Вскоре Миша — вроде золотушного Костика — ни на шаг не отходил от Лары, увлеченный вихрем ее добродетелей. Она же с какой-то изощренною изобретательностью, на дню по сто раз, находила в Мише видимые, а чаше всего невидимые достоинства и оплетала его, кутала в старинную, сказочной прочности, прельстительную сеть. «Миша, вы утром насмешничали над чувствами. Я по-прежнему не согласна с вами, но вот подумала и оценила ваше остроумие», «Миша, вы редкий человек. Вы о сложном умеете говорить просто».
А наши матери превратились с появлением Миши в добровольных свах, своден, в этакую заблаговременную, коллективную тещу, с горькой бесцеремонностью и страстью взявшуюся устраивать счастье единственной дочери. Теперь пароходная жизнь подчинилась новому уставу: пригожа ли сегодня Ларочка и хорош ли с ней Мишенька, внимателен ли, заботлив, не переступает ли он черту, за которой жених становится хамом, не слишком ли доверчиво и опрометчиво ведет себя Ларочка, надевая такое открытое платье, не рано ли позволяет брать ее под руку — кто знает, что у этого Миши на уме? Вдовы, матери наши, теперь не замечали прекрасных июльских берегов, лениво-сонно дышащей Камы, устланной медными отсветами сосен и зеленой тенью лугов, налившихся пчелиным гулом. Теперь они, со сладким неслышным стоном припомнив свое предсвадебье, свое предвыданье, свою знобящую, праздничную растерянность перед днями вдвоем, когда испуганным шепотом признавались подруге: «Я просто ненормальная стала», они теперь говорили друг другу: «Конечно, Ларочка, останется в Горьком. Подыщут комнату, Васса Тимофеевна ее подождет. Потом поедет за приданым. Ну, какое-то же есть. Постель, ложки-чашки. Васса Тимофеевна — бережливая женщина. А и нет, так — хорошо». Или: «Все-таки бессовестный этот Миша. Ларочка сердце не жалеет — то бледнеет, то краснеет. Скоро в обморок будет падать. Глубоко чувствует. А ему все хиханьки, шуточки — сойдет в Горьком и вдруг только ручкой помашет?»
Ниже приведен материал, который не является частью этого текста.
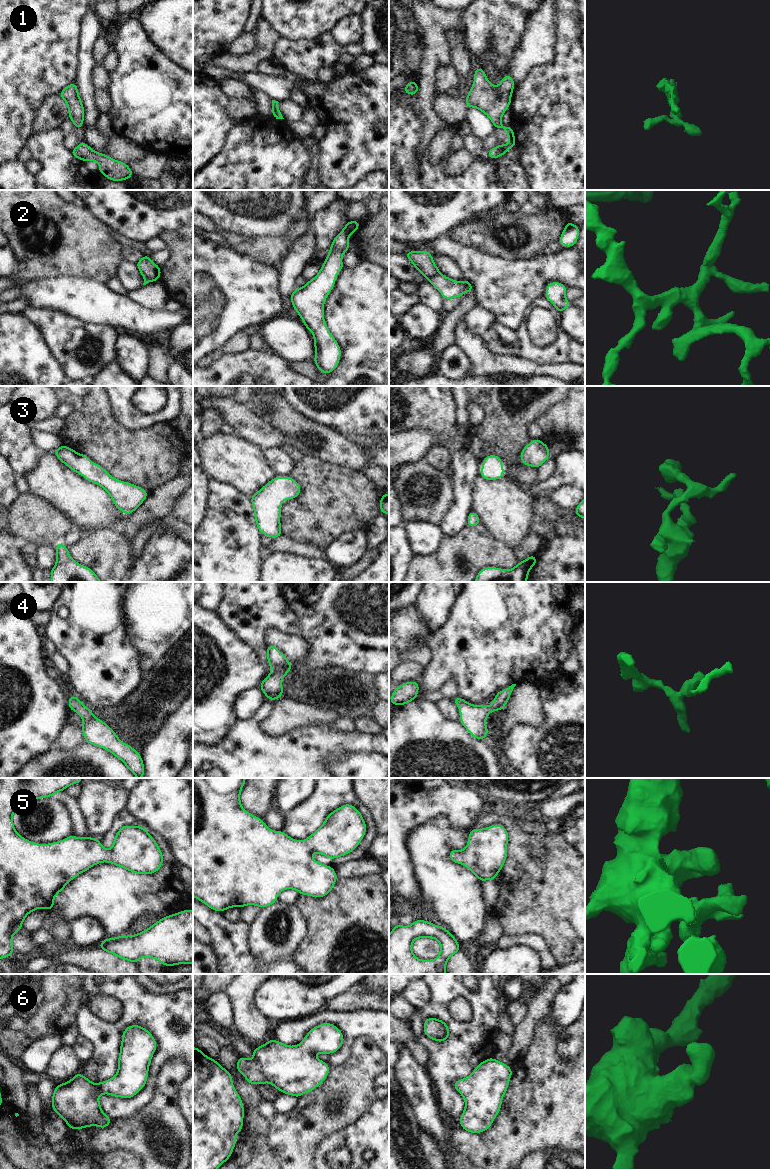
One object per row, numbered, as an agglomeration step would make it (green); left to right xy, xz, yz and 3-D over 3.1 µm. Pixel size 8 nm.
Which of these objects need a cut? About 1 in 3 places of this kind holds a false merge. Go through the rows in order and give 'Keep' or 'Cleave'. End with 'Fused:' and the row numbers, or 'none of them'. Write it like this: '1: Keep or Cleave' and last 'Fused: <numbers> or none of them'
1: Keep
2: Cleave
3: Keep
4: Keep
5: Keep
6: Keep
Fused: 2.

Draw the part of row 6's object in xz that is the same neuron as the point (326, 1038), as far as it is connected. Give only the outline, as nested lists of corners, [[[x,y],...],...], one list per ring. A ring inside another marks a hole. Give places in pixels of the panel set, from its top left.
[[[322,1023],[312,1028],[299,1045],[288,1046],[271,1038],[253,1049],[252,1060],[238,1058],[236,1069],[253,1086],[268,1081],[282,1093],[299,1098],[324,1082],[330,1071],[314,1053],[332,1054],[343,1042],[344,1036],[334,1024]]]

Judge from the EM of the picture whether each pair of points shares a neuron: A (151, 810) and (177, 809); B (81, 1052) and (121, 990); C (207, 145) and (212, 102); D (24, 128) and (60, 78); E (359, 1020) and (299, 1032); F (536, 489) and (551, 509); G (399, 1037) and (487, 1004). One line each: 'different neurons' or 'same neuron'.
A: same neuron
B: different neurons
C: same neuron
D: same neuron
E: same neuron
F: different neurons
G: different neurons

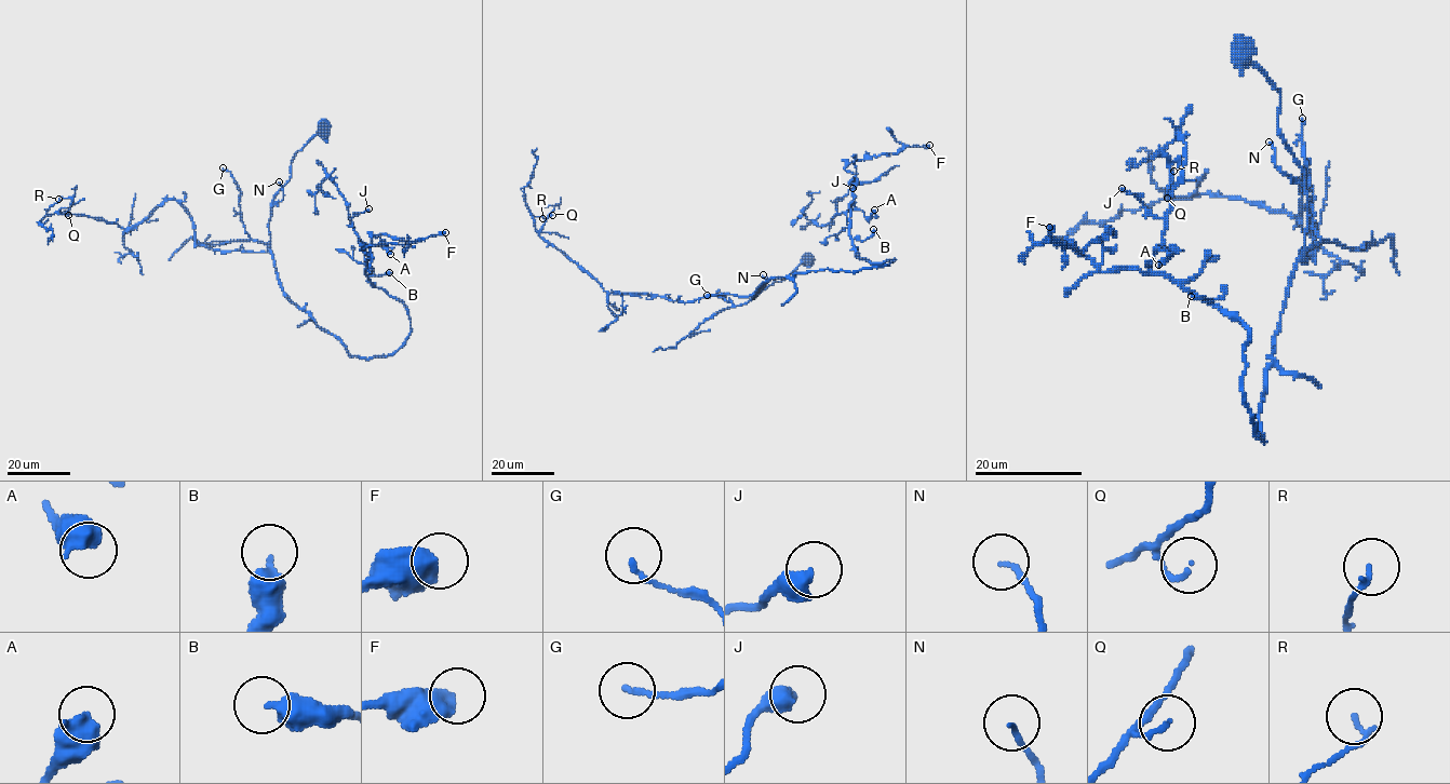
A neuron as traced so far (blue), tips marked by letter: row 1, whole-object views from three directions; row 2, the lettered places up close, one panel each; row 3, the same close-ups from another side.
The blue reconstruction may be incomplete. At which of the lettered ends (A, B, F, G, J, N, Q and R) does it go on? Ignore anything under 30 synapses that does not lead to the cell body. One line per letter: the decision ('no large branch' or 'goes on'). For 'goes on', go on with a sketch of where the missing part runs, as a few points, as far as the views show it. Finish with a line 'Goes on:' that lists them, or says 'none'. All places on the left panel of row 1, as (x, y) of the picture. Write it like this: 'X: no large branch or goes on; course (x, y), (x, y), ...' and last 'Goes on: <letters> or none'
A: no large branch
B: no large branch
F: no large branch
G: no large branch
J: no large branch
N: no large branch
Q: no large branch
R: no large branch
Goes on: none

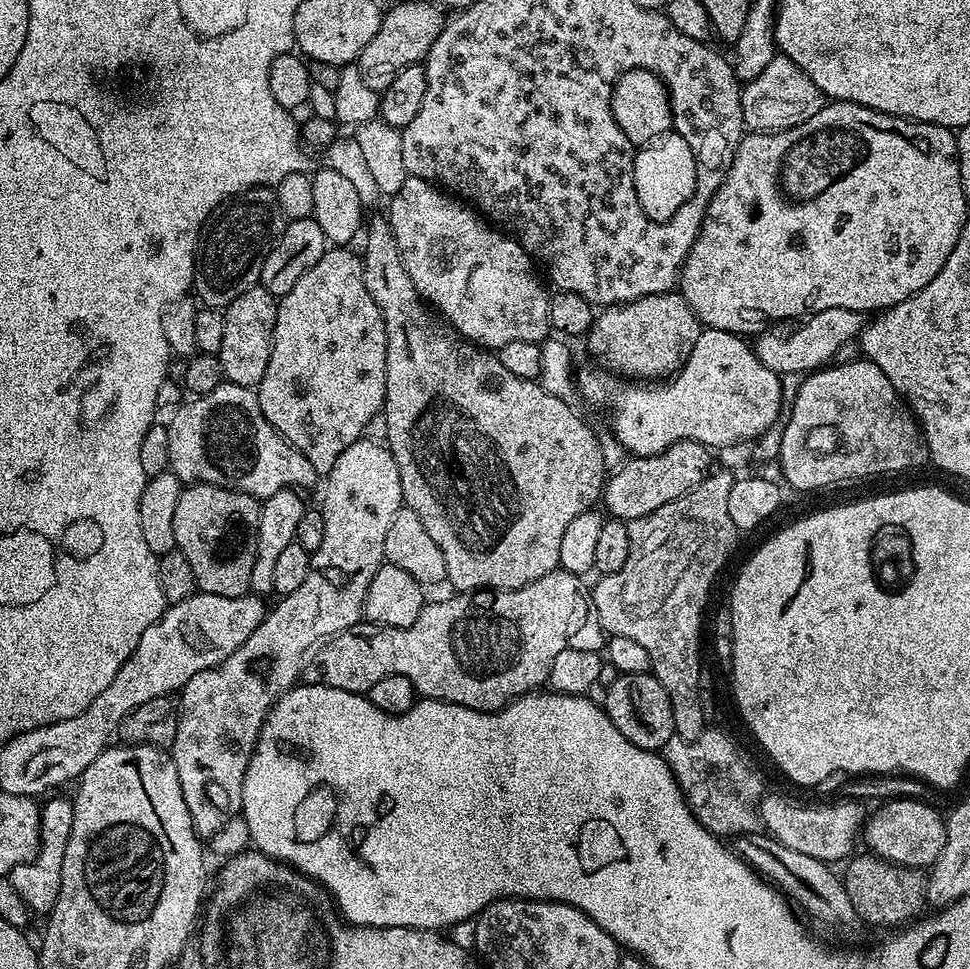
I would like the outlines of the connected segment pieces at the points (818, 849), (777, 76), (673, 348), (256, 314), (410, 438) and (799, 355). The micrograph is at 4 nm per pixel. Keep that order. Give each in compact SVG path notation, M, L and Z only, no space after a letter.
M769 791L760 801L760 822L763 831L782 846L790 850L798 850L798 854L807 854L809 858L818 858L823 864L832 866L835 865L835 860L847 861L853 855L852 847L855 846L856 840L858 844L858 837L861 835L866 819L866 811L864 812L863 808L865 805L855 799L841 799L837 804L824 804L821 808L791 808L786 797Z
M783 54L773 58L758 78L747 81L740 90L740 113L744 115L745 125L754 132L781 132L783 128L798 126L806 122L806 118L814 118L825 103L824 92L818 90L811 78Z
M676 290L650 294L629 304L613 304L601 312L604 313L593 319L586 333L588 352L599 367L607 368L620 378L649 376L656 380L659 376L675 376L688 361L690 350L694 350L694 342L698 342L702 331L700 319Z
M257 286L246 290L246 294L238 294L238 298L234 298L234 302L230 302L228 307L223 309L226 326L222 337L222 350L218 355L227 383L255 389L262 382L266 366L270 362L277 303L277 297Z
M369 215L366 220L364 236L364 281L366 290L370 290L370 298L378 306L386 326L386 394L382 409L382 421L388 427L386 447L392 452L394 462L398 462L398 474L402 478L402 494L404 504L426 526L430 538L438 542L444 559L444 574L447 583L453 584L457 593L475 592L477 590L499 590L502 588L521 588L546 574L560 568L560 547L562 534L566 534L566 526L578 518L578 514L591 512L597 507L606 483L604 457L606 452L599 448L601 437L592 433L588 424L580 421L580 416L573 405L562 402L562 398L554 398L546 394L546 390L535 380L514 378L506 366L502 366L499 355L485 350L464 339L447 320L441 318L429 305L420 299L414 282L410 282L410 274L406 274L406 266L402 262L402 254L398 250L398 242L392 233L390 222L383 215Z
M827 308L814 312L799 322L776 322L759 333L754 340L756 357L781 377L786 374L807 374L825 367L837 359L836 351L859 337L866 323L865 317L854 310Z

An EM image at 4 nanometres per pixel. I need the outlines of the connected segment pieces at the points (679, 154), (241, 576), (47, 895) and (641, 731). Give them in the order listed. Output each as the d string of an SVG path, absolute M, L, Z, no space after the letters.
M671 130L663 133L639 147L633 155L630 183L638 194L638 202L644 213L654 221L668 221L678 207L691 198L698 183L695 149L676 132Z
M189 484L181 487L178 507L174 510L174 538L176 539L176 548L182 554L186 554L186 562L190 562L190 570L194 570L194 578L196 579L196 586L199 591L218 594L226 598L243 596L249 591L250 570L254 570L254 558L256 557L256 527L258 526L258 518L260 517L260 506L261 501L257 500L255 496L251 496L245 492L235 492L229 488L219 488L213 484Z
M60 794L49 795L40 804L40 849L36 851L36 857L14 866L7 875L14 890L18 892L18 898L22 898L22 902L26 902L33 913L47 914L52 911L62 886L62 858L66 858L66 842L70 842L70 830L74 826L72 800L56 795Z
M651 671L617 675L616 680L606 685L603 691L604 713L608 715L610 722L614 722L614 726L618 726L622 738L634 742L634 746L642 750L660 752L670 738L676 735L674 710L670 706L671 698L666 694L662 682L658 682L658 678L653 676Z

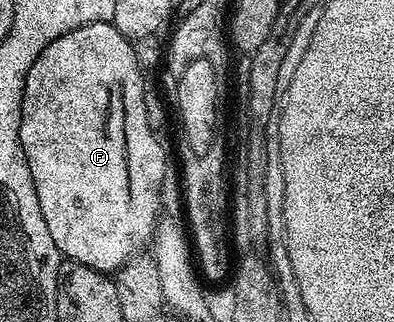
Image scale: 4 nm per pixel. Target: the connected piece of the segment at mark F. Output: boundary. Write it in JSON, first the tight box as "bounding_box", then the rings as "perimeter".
{"bounding_box":[19,21,153,275],"perimeter":[[[96,21],[81,25],[75,31],[67,31],[67,35],[59,35],[55,43],[51,43],[31,63],[31,71],[25,76],[23,99],[21,100],[21,122],[19,123],[19,139],[23,147],[23,155],[27,159],[27,167],[31,167],[31,179],[35,183],[35,195],[39,199],[39,211],[43,211],[43,220],[47,222],[47,231],[51,231],[51,239],[55,239],[55,247],[62,258],[80,265],[91,267],[106,275],[116,274],[117,270],[138,252],[140,245],[148,246],[153,236],[153,224],[149,217],[137,217],[137,209],[129,209],[129,181],[125,181],[125,153],[121,153],[123,127],[121,126],[121,81],[129,81],[133,77],[133,65],[139,60],[134,42],[123,36],[112,21]]]}

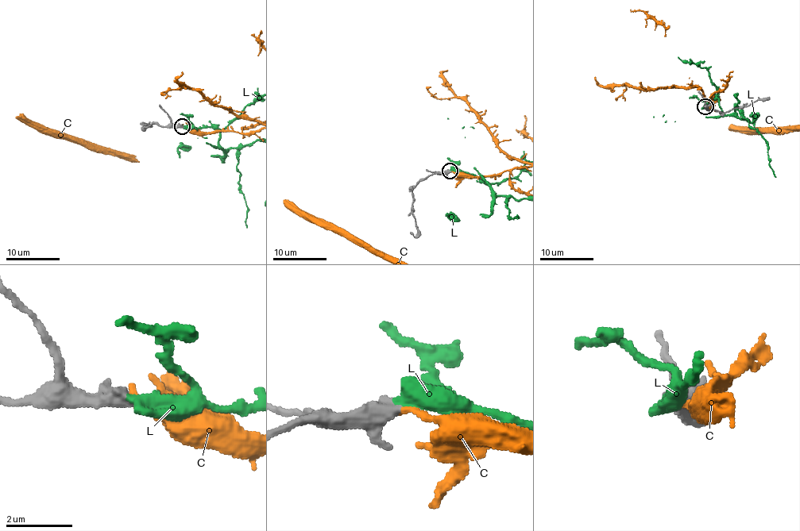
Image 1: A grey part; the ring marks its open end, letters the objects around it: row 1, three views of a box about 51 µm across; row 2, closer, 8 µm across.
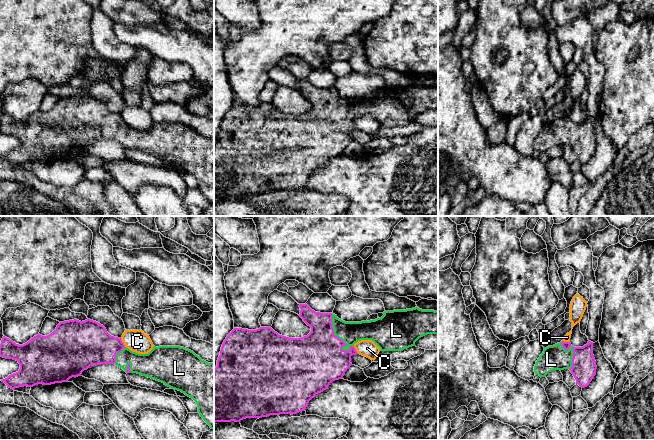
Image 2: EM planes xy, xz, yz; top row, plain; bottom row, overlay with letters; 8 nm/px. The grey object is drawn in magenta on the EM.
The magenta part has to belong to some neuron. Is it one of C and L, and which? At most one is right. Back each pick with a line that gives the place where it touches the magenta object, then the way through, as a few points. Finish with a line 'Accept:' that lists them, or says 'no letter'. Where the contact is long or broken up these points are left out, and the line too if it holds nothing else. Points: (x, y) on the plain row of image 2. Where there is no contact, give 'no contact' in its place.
L: xz (334, 111)
Accept: L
Мы, включая шестилетнего, золотушного Костика, ненавидели Мишу. Он развеял волшебный воздух, окружавший Лару, а точнее, разбил нечто прозрачное, сияющее, порою переходящее в радушно-дымчатое, и в этом нечто жила Лара, холодно, может быть презрительно улыбавшаяся нам, и от этой улыбки было так мучительно, так больно, что, в самом деле, хотелось нырнуть в Каму с капитанского мостика.
Правда, с появлением Миши нам стало почему-то интересно и смешно смотреть, как он брал Лару под руку и они отправлялись в бесконечное кружение по пароходу, как неудобно, тесно и жарко так ходить, думали мы, как смешно и глупо. А когда мы подсмотрели, как под белой лестницей Миша соединяет свои толстые веснушчатые губы с розовыми лепестками Лариных губ, мы дико и как-то кашляюще захохотали и хохотали потом до икоты, убежав на корму. Миша не нырял, не плавал, он заменил возле Лары безотлучного прежде Костика, которому никто теперь не вытирал носа, и Костик с развешенными «проводами» следил за движениями Лары и Миши из какого-нибудь укромного угла. Все, все разрушил Миша и отравил. И мы придумали ему месть.
Завязываю третий узелок: помнит ли Софья Дмитриевна колоски? Помнит ли осень сорок пятого? Почему у нее так плохо держались очки? Можно же было веревочкой укрепить.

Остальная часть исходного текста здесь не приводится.